Repeat every entry word for word. Images do not belong in the copy.

= Beginning of Section =

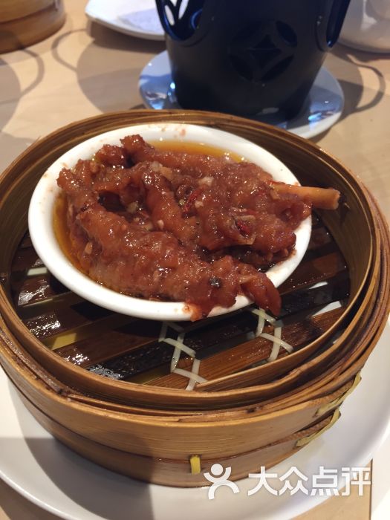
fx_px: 436
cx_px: 195
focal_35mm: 29
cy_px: 260
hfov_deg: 48.2
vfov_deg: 61.7
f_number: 2.2
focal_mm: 4.15
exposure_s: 1/33
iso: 80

= End of Section =

Result of this exercise:
fx_px: 436
cx_px: 195
focal_35mm: 29
cy_px: 260
hfov_deg: 48.2
vfov_deg: 61.7
f_number: 2.2
focal_mm: 4.15
exposure_s: 1/33
iso: 80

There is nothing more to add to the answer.